It looked like an incredible difficult sport to excel in. Tedious, in fact. There definitely was something alluring about the lift to the top, the walk up up the stairs, the poise at start and the satisfying “woosh” that sounded with the gain in speed and momentum before the athlete was launched in the air.
And then, safely on the ground at the bottom of the hill, they stripped down part of their gear, gathered up their things and started the long trek back up to the top of the hill to it all over again.
Two summers ago while visiting Lake Placid for triathlon training, I took a break and visited the Olympic Ski Jumping Complex (highlighted by the photos on this post). The bonus was the chance to see ski jumpers actually training. The scene was fascinating and inspiring. With a type of artificial turf surface, the athletes were able to practice jumps in the middle of the summer on one hill while a second hill was open to tourists, like myself, who wanted to glimpse a bit of the 1980 Olympic glory.
Another ski jump hill, smaller and shorter, was off to the side.
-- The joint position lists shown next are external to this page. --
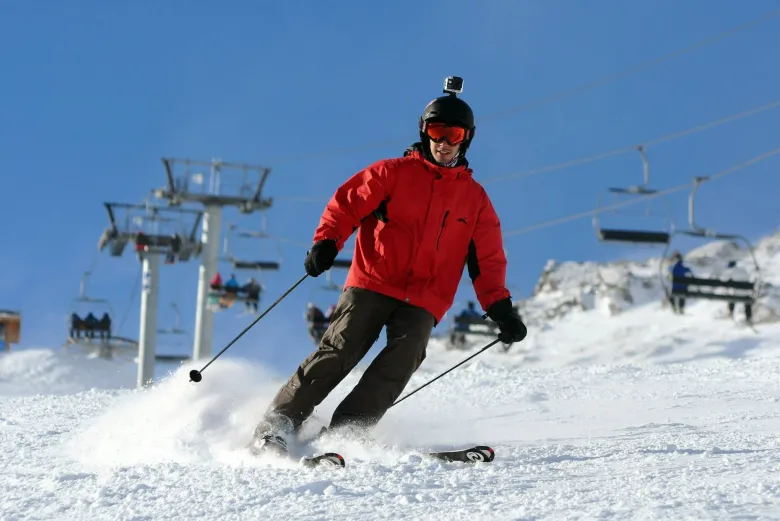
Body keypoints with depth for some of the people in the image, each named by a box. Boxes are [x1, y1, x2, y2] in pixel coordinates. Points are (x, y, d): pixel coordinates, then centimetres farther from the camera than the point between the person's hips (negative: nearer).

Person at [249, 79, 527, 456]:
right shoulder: (393, 173, 8)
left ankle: (342, 434, -26)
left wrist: (501, 310, 3)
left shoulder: (475, 198, 16)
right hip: (372, 284, -2)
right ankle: (278, 422, -12)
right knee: (340, 351, -17)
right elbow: (346, 204, 3)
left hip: (423, 302, 2)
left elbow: (487, 262, 16)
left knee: (400, 363, -22)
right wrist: (326, 243, -15)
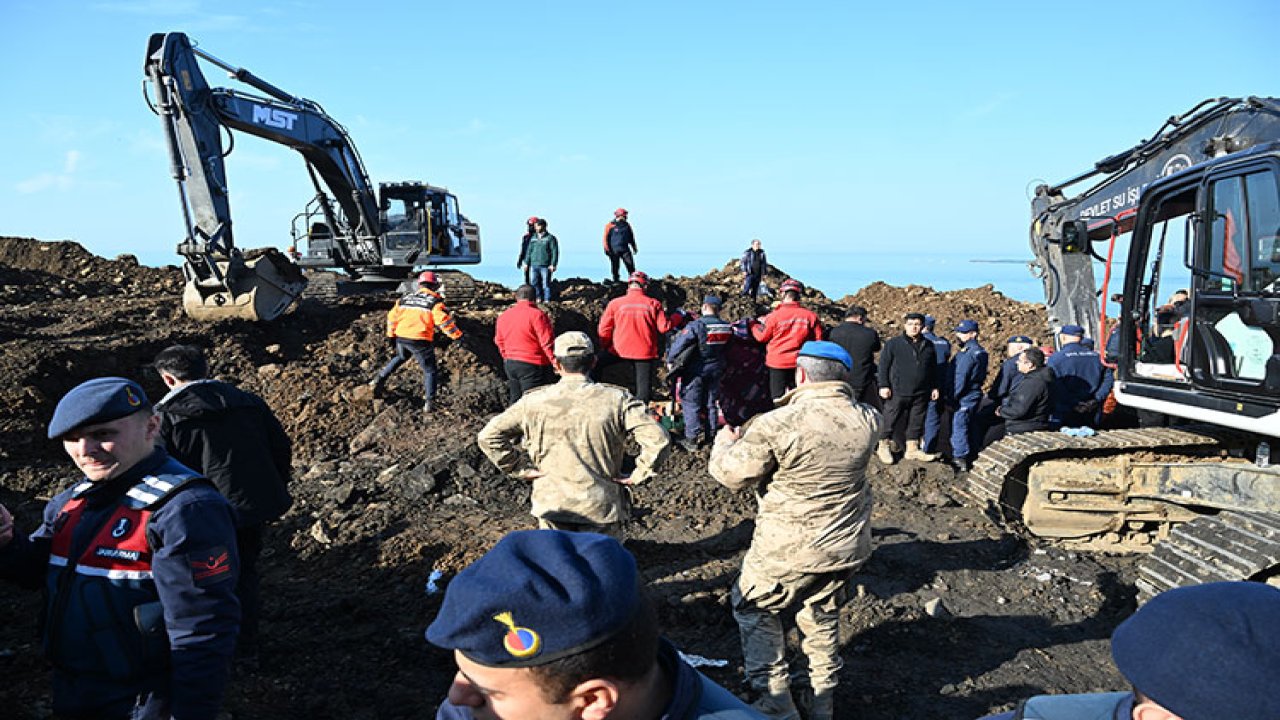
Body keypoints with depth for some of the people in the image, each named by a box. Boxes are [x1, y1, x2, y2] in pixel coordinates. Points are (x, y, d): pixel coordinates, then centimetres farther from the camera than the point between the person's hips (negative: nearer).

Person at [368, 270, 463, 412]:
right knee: (429, 371, 7)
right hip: (420, 341, -6)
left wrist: (391, 334, 29)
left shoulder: (405, 298, 13)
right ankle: (428, 403, 3)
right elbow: (444, 321, -14)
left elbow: (392, 316, 18)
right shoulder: (435, 301, -5)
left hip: (401, 337, 6)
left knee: (400, 358, 36)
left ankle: (379, 380, 29)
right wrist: (457, 335, -8)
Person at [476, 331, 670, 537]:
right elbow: (658, 440, -15)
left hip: (552, 505, 1)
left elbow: (488, 436, -2)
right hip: (602, 509, 0)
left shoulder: (534, 402, -4)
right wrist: (637, 476, -4)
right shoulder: (617, 400, -9)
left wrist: (520, 470, 3)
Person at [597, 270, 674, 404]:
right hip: (645, 351, 0)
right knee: (644, 386, 6)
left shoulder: (615, 303, -2)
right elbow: (664, 327, -4)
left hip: (620, 351, 0)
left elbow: (604, 329, 1)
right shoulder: (653, 304, -5)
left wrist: (606, 346, 17)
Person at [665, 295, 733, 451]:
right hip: (716, 369, 5)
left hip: (695, 370, -5)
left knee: (691, 404, 2)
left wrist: (670, 360, -5)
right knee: (711, 403, 17)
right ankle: (711, 435, 22)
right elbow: (727, 348, 9)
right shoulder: (726, 327, -1)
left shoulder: (696, 325, -19)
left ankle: (691, 439, 0)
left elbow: (679, 343, -18)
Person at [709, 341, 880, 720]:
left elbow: (731, 475, -12)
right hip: (847, 547, 5)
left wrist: (726, 441, 7)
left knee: (754, 609, 20)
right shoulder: (868, 419, -10)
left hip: (788, 551, -5)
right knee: (823, 619, 25)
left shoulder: (777, 425, -25)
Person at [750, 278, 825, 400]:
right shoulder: (810, 315, -6)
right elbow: (818, 340, -3)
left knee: (777, 398, 7)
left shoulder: (774, 316, -12)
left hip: (777, 363, -2)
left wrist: (754, 325, 19)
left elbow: (762, 337, 0)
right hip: (799, 363, 2)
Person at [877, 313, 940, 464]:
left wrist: (934, 387, 15)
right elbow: (883, 365, -4)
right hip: (898, 392, -4)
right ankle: (884, 447, 16)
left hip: (921, 394, 4)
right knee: (890, 421, 2)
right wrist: (884, 386, -10)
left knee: (916, 423, 11)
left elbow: (933, 369, 19)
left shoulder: (928, 345, 11)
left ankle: (913, 449, 23)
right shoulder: (893, 344, -3)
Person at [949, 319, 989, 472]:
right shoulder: (979, 351, 12)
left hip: (964, 398, -10)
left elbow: (960, 378, -21)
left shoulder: (968, 353, -20)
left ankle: (960, 461, 2)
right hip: (973, 395, 10)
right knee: (967, 428, 17)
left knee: (959, 428, -3)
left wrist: (951, 399, -15)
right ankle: (965, 458, 26)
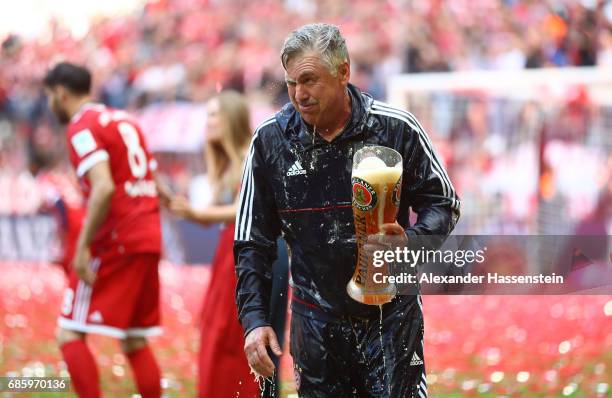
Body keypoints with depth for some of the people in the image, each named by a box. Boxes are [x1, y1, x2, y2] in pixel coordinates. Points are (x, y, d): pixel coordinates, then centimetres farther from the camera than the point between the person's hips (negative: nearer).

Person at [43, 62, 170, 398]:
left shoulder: (82, 127, -7)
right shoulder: (124, 120, 19)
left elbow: (104, 188, -21)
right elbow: (155, 186, 18)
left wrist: (83, 247, -19)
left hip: (114, 243, -8)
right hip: (149, 240, 8)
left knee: (69, 333, -5)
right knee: (135, 341, 13)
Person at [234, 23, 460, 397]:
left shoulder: (397, 128, -8)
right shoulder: (271, 139, -2)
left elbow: (443, 203, 3)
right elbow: (253, 241, 5)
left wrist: (410, 240, -18)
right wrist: (254, 319, -4)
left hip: (391, 314, -2)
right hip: (316, 321, 2)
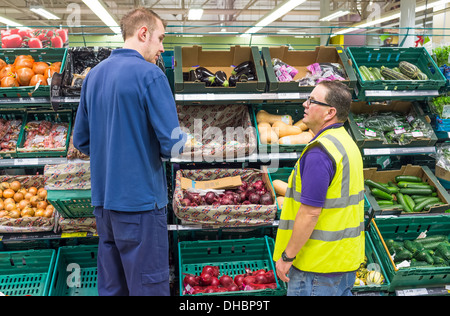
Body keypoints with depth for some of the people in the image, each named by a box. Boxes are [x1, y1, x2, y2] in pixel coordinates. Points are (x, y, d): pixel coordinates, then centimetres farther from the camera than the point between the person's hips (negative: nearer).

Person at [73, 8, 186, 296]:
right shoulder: (150, 74, -12)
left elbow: (82, 141, 14)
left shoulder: (94, 75, 9)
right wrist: (179, 141, 4)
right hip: (140, 200, -7)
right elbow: (172, 145, -17)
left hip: (102, 200, 7)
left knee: (110, 286, 16)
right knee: (148, 286, 3)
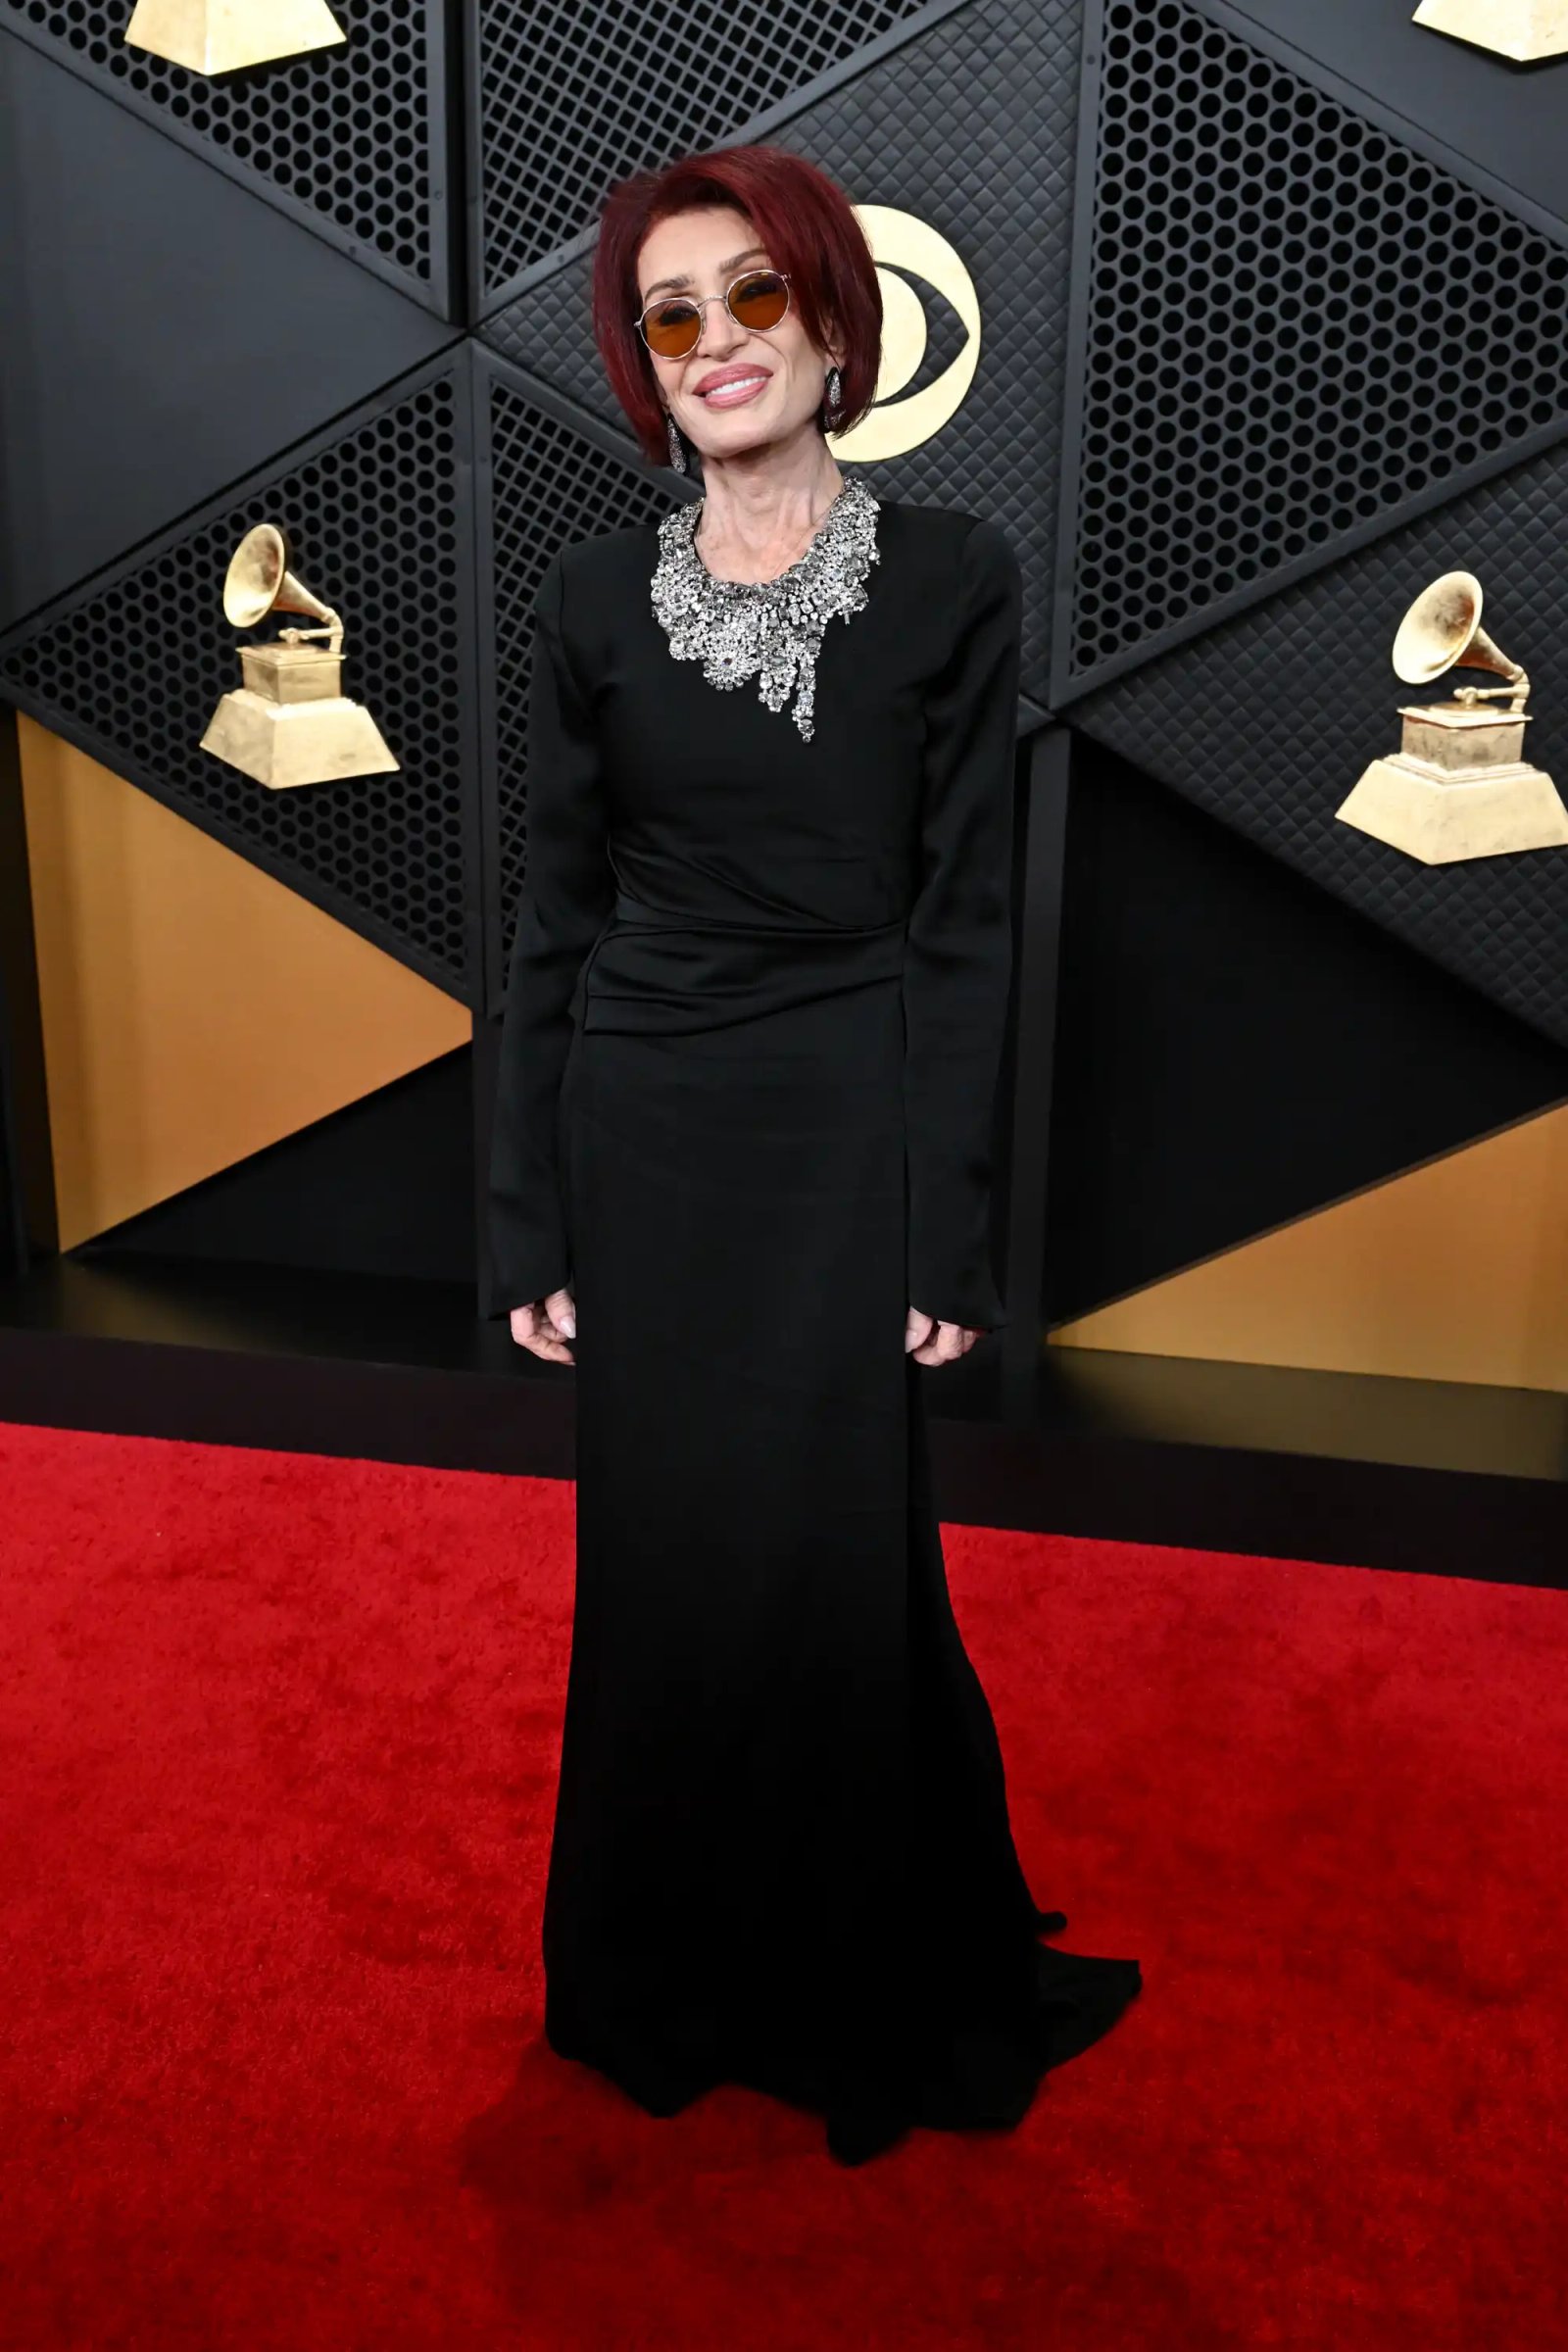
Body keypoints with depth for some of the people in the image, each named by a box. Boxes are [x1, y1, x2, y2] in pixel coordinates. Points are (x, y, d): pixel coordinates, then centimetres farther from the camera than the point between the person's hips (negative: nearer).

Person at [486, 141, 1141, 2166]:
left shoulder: (950, 579, -3)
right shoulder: (597, 595, 3)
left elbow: (963, 918, -5)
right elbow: (558, 916, 4)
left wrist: (949, 1231, -9)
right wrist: (529, 1220, 2)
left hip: (846, 1132, -2)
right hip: (645, 1128, 2)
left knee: (838, 1569, 4)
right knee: (659, 1562, 11)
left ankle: (877, 1991, 31)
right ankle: (673, 1981, 35)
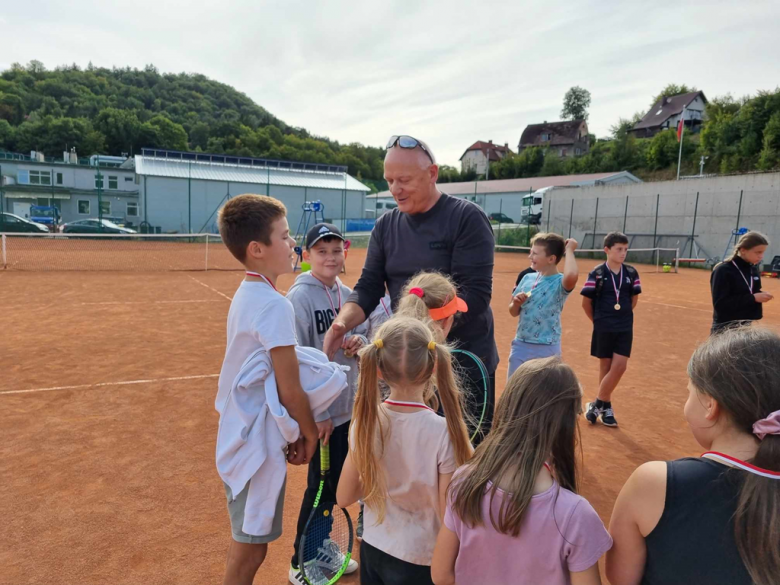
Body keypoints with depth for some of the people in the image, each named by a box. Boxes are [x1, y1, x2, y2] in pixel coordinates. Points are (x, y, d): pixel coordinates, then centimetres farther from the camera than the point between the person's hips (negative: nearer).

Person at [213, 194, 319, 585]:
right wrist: (309, 432, -4)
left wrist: (294, 430, 10)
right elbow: (290, 389, -21)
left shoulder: (246, 294, 5)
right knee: (251, 547, 9)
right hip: (258, 439, -9)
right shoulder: (275, 305, -23)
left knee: (246, 541, 25)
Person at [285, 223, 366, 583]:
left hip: (344, 405, 7)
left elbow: (363, 334, 11)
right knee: (321, 484, 4)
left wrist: (360, 341, -13)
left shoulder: (347, 295, 4)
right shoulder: (299, 298, -16)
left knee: (335, 481, 17)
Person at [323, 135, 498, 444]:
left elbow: (475, 293, -19)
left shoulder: (467, 218, -11)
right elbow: (368, 287, 2)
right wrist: (342, 323, -18)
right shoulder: (386, 225, 5)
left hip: (465, 362, -4)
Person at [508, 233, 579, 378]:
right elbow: (514, 312, 12)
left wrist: (569, 250, -23)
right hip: (520, 345, 5)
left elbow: (571, 276, -39)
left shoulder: (560, 283, -13)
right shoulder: (527, 278, 4)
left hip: (547, 350, -5)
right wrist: (516, 303, -12)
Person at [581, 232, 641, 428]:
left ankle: (598, 404, 11)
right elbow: (586, 302, -4)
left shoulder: (631, 273, 1)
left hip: (625, 328, 3)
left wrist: (623, 316, 12)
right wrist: (598, 320, 6)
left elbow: (634, 299, 13)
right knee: (606, 367, 6)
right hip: (604, 329, -3)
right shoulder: (597, 274, -10)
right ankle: (606, 407, 20)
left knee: (619, 367, -3)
That was were younger kids were learning to jump and perfect their technique. Hanging out at one of the lookout points, I struck up a short conversation with a coach. “Where do you find people to ski jump?” I asked. “Over there,” he pointed to the youth hill. “When they’re young. Before they have any fear.”
And no where in our conversation, no where among the athletes, youth or otherwise, was there any gender barrier.
Which is why it’s so frustrating to watch the International Olympic Committee deny opportunity.
In case you missed, despite heavy lobbying efforts and an already established world championship, women’s ski jumping is not on the agenda for the upcoming Vancouver Olympic Games. (You can read an excellent recap of the story by Ann Killion on SI.com here.)
The reasons? Aside from the archaic “it’s too dangerous” for women the IOC argued that there are not enough countries which sponsor ski jumping and not enough women who participate. The U.S. Women’s Ski Jumping team has numbers to refute that claim. And as Killion points out in her column, inclusion of a sport in the Olympics increases participation and hence the quality of competition. Just ask the world of women’s pole vaulting.
It’s a shame that we keep telling people what they can not do. Yes, there are financial considerations. But there have always been financial considerations. When you limit possibility, for anyone, you limit possibility for everyone. Because who knows what viewing the women’s Olympic ski competition may have meant to someone in front of their television at home?
The Olympics don’t just inspire more athletes (although inspiring athletes and fitness is an all-important goal in and of itself). We still love the Olympics because it allows us to dream in our own lives. There are stories that burst through our cynical 21st century nature and allow us to open up to possibility.
Denying an outlet to those intangibles in life — opportunity, possibility, aspiration — does a disservice to more than just those women who will not get the chance at an Olympic medal.